We’ve been incredibly fortunate at the State Department to have one of the world’s leading experts, Dr. Cary Fowler, lead our efforts in helping develop this initiative. We’ve committed $150 million thus far toward VACS. We’re also rallying a broad coalition of governments around the world to advance this work: Japan, Norway, the United Kingdom, the Netherlands, as well as leading nonprofits and corporations. Just to cite one example, IBM is expanding access to its OpenHarvest platform, which is using AI and climate modeling to deliver tailored farm and field management recommendations right to farmers’ cell phones. We have the capacity as we’re doing this with all of this technology to literally map the soil any place in the world, any given field, to tell whether the soil is good, bad, deficient, and then to figure out how we can make it as productive as possible.

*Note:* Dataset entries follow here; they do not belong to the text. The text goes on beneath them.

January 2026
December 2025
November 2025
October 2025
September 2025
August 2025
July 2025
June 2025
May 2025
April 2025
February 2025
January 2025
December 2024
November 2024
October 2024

So, this is something that I believe is genuinely revolutionary – seeds and soil, we put them together, and we can begin to answer a lot of the challenges that our world is going to face over the next 25 or 30 years. And so my simple pitch to you today is this: Join us. This is a powerful investment. It has extraordinary, even transformational returns.
Some of you may know that the word human comes from the Latin term for earth, for soil. There are a few things that are more human, more and more important to humanity, than figuring out how to cultivate this planet so that it can feed and support all of us. We have an opportunity in this moment to actually deliver better for people today while actually building a sustainable tomorrow.
So part of the reason – and John said at the outset – this event in and of itself is unusual for Davos. Having foreign policy types participate in it may also seem a little bit unusual, but it only underscores the importance that all of us attach to both this challenge but also this incredible, incredible opportunity to get maybe the most fundamental thing in life that we need to sustain us right going forward into the future, and that’s the food to feed everyone on this planet and to feed them well.
So those of you who have the interest and the opportunity, please join us in this initiative, join us in this effort. We can make a huge difference together. Thanks very much. (Applause.)